_Requirement_: Rewrite the lines from the start of the records through the line containing "left wrist: (439, 469, -16)", inclusive, as a Markdown table with the columns Row and Line, giving each line its row number and skipping blank lines.

━━━━━ Exercise inputs ━━━━━

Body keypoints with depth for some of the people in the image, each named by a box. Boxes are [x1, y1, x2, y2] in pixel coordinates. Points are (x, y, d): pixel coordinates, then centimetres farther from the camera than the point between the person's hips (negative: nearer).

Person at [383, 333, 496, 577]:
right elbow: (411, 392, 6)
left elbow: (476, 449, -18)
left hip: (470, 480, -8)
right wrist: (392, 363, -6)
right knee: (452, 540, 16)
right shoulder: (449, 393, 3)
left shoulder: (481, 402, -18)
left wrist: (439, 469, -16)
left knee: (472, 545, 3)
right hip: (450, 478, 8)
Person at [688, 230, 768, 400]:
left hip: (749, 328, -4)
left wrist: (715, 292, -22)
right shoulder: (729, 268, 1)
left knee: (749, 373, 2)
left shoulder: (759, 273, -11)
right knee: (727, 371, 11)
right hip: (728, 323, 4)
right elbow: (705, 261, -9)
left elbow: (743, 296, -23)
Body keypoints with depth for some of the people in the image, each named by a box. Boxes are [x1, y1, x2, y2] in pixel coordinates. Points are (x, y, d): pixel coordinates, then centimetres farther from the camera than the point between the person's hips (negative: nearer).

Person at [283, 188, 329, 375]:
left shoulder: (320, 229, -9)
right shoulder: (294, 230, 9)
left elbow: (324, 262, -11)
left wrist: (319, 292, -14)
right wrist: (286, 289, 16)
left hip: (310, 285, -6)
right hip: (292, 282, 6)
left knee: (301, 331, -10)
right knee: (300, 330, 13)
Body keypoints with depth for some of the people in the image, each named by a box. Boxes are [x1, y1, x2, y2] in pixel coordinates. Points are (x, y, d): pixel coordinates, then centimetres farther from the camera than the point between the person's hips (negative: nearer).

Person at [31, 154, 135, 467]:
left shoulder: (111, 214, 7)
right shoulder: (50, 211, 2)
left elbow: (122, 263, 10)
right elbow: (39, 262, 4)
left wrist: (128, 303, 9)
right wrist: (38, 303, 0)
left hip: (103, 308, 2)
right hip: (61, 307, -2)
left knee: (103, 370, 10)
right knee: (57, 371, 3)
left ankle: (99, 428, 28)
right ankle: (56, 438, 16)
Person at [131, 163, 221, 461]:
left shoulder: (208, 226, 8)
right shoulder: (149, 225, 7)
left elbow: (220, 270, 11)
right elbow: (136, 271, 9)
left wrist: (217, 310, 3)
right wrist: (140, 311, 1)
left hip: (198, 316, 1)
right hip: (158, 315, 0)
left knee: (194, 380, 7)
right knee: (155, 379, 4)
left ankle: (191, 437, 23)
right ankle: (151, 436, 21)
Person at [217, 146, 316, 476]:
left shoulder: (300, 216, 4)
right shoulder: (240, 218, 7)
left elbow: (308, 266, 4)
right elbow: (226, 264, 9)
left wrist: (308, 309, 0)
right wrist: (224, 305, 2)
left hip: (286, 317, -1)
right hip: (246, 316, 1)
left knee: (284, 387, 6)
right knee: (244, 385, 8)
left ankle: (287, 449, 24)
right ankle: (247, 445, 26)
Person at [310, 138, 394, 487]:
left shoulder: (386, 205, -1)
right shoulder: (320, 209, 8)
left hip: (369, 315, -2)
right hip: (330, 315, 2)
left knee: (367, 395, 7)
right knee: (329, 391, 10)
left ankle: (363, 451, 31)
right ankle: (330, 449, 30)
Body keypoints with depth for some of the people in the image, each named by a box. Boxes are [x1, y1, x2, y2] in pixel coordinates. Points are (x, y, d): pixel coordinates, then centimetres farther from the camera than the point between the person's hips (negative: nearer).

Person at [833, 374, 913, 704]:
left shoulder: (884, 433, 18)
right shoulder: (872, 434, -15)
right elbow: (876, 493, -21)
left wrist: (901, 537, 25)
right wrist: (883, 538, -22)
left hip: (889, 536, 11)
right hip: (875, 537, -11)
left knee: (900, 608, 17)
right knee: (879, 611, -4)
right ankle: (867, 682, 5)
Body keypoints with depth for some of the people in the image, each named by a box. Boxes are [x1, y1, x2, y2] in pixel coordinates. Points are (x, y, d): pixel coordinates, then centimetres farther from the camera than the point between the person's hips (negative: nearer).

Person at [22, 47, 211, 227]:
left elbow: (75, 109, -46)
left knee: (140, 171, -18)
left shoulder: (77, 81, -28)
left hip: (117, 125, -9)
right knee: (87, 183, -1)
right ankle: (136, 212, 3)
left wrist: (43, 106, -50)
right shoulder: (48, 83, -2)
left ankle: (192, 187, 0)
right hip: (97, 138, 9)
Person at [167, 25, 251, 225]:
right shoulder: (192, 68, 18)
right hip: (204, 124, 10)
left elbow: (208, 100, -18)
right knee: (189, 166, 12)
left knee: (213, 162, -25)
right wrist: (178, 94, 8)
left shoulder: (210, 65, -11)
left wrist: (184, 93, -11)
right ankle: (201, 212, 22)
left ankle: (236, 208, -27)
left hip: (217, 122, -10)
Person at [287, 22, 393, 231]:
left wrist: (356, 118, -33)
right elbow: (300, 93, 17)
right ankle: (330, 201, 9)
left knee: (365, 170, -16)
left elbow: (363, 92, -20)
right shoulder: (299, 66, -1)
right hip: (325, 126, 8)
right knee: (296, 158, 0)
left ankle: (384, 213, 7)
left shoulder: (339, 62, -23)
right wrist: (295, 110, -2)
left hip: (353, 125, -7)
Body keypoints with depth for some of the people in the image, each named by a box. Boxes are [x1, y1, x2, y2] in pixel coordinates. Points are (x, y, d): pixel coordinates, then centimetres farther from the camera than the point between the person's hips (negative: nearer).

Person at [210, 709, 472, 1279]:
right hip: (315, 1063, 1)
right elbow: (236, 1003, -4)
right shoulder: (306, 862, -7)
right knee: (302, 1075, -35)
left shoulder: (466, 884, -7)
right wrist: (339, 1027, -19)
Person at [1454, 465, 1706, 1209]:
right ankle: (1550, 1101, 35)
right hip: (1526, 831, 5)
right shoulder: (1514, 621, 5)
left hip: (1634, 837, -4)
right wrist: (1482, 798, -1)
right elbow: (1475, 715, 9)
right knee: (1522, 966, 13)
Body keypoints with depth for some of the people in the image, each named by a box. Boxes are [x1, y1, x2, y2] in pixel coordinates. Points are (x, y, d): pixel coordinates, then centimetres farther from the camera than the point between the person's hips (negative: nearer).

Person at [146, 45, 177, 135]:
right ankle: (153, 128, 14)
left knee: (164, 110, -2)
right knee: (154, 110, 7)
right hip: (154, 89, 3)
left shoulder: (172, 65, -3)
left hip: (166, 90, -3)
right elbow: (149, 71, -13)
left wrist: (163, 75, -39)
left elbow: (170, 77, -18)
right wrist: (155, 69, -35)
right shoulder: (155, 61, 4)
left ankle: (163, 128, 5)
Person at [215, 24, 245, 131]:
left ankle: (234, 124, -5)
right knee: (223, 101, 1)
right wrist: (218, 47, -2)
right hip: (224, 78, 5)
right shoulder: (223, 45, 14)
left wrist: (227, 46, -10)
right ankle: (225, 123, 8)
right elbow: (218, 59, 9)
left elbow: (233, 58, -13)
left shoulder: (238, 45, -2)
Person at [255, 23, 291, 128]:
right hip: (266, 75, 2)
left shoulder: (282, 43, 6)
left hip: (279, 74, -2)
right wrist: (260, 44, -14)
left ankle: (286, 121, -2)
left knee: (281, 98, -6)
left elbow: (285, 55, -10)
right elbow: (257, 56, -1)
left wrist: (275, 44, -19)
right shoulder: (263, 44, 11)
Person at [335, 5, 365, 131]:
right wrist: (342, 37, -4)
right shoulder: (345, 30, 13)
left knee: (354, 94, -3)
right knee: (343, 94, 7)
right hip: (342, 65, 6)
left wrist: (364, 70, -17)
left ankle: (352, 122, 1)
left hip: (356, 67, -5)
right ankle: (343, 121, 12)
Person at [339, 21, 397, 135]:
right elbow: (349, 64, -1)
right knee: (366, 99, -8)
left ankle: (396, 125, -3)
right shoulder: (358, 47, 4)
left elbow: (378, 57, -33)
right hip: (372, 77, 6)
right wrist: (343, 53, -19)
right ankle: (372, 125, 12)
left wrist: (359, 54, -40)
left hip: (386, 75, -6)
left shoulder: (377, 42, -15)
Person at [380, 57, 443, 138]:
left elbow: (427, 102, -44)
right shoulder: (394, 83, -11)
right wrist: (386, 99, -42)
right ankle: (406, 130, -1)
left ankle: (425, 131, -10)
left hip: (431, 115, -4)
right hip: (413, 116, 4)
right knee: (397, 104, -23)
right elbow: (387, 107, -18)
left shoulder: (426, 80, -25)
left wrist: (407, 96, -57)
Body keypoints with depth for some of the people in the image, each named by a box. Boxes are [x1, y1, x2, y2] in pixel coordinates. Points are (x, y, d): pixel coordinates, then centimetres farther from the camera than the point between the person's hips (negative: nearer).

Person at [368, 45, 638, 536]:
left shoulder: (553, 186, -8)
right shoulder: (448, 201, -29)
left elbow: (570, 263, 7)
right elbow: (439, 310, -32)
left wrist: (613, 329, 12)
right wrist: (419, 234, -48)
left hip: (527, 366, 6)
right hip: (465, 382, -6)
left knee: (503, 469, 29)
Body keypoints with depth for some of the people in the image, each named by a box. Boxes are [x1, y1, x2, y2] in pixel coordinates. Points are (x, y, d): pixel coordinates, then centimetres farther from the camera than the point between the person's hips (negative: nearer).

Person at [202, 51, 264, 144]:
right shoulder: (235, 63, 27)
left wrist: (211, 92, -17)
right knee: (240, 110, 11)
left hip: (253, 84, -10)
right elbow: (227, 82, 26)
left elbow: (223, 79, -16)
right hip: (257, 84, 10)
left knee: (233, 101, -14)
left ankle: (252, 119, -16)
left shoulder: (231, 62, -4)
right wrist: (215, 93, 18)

━━━━━

_Solution for this problem_:
| Row | Line |
|---|---|
| 1 | Body keypoints with depth for some of the people in the image, each named by a box. Boxes are [x1, y1, x2, y2] in pixel coordinates. Points are (x, y, d): pixel coordinates, then centimetres farther from the camera than the point between the person's hips (negative: nearer). |
| 2 | Person at [383, 333, 496, 577]: |
| 3 | right elbow: (411, 392, 6) |
| 4 | left elbow: (476, 449, -18) |
| 5 | left hip: (470, 480, -8) |
| 6 | right wrist: (392, 363, -6) |
| 7 | right knee: (452, 540, 16) |
| 8 | right shoulder: (449, 393, 3) |
| 9 | left shoulder: (481, 402, -18) |
| 10 | left wrist: (439, 469, -16) |